27) The Purloined Policies (Season 4)

Clumsily written with some truly cringeworthy moments. The one-note appeal of John Moschitta had already started to fade at the time of this episode’s release, but it’s not his fault that he’s given nothing to do here.  Talking really fast is not funny in and of itself, it’s just exhausting. The other guest star-an overeager bicycle enthusiast who tags along for no reason-is comparably annoying as well.

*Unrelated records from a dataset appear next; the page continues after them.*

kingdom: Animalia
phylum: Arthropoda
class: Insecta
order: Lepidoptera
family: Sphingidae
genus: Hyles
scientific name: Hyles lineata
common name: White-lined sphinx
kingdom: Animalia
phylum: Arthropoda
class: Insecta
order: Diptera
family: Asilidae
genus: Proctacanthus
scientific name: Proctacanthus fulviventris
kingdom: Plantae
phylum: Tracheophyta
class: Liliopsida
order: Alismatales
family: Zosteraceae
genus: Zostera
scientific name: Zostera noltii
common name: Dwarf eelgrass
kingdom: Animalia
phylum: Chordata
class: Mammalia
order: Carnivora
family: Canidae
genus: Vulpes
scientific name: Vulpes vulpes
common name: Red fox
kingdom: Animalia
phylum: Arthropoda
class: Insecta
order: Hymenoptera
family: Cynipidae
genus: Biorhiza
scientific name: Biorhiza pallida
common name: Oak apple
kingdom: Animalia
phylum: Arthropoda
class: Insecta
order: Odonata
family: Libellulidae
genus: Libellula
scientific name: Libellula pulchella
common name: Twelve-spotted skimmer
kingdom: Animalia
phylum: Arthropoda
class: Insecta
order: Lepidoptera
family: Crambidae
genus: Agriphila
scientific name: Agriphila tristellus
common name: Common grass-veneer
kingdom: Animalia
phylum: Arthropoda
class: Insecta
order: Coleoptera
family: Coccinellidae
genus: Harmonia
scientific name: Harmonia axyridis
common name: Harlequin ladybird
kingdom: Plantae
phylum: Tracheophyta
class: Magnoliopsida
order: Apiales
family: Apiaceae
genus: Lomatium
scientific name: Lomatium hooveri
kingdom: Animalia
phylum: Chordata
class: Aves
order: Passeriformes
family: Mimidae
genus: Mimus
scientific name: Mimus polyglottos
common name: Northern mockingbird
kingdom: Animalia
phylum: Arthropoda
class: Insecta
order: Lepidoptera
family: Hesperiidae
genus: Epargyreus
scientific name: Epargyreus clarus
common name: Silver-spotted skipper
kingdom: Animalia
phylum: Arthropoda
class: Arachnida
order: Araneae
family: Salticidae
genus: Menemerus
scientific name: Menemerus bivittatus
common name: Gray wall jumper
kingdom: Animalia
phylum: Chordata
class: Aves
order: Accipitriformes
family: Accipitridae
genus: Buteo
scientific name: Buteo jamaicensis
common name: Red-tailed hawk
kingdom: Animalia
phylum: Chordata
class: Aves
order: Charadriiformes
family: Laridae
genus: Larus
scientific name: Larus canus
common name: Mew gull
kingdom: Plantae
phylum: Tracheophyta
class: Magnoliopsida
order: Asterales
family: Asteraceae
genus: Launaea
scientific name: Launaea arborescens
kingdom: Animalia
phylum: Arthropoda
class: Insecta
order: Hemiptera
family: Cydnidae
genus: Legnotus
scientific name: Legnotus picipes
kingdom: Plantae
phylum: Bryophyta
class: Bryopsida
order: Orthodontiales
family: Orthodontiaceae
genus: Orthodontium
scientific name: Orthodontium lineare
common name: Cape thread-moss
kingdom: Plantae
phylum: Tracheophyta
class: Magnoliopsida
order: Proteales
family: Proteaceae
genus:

28) The Bermuda Triangle (Season 5)

What do daytime talk show hosts, pirates, a Humphrey Bogart impersonator, Revolutionary War espionage, and Belle from Beauty and the Beast have in common? They’re all in this bewildering episode for some reason. This is what I’m referring to when I say the more extravagant mysteries suffered. This one actually could have appeared higher on the list. Parts of it are ok, but the ending is particularly atrocious.

29) The Deceptive Data (Season 2)

It testifies to the strength of the writers that they could take a deadpan, middle-grade police procedural about math and make it not merely interesting, but fascinating a lot of the time. With some of the lesser episodes, well, the problems are real, but they’re never boring. This is the one exception. From start to finish, it’s just insufferably dull. The premise is already rather pointless (George’s favorite TV show is cancelled… but why?) and nothing worthwhile happens.

F Tier

30) The Galling Stones (Season 4)

It was hard to pick a favorite episode, but this one is clearly worst. It’s hopeless from start to finish; all the rewrites in the world couldn’t have saved it. The writing is poor, the premise is stupid and utterly ignorant of legal procedure, and pretty much none of the jokes land. “The Trial of George Frankly” covered similar ground and also had plausibility problems, but one thing it did very well was convey a sense of existential dread. Here, everyone is maddeningly blasé about everything, which is very dissonant to watch.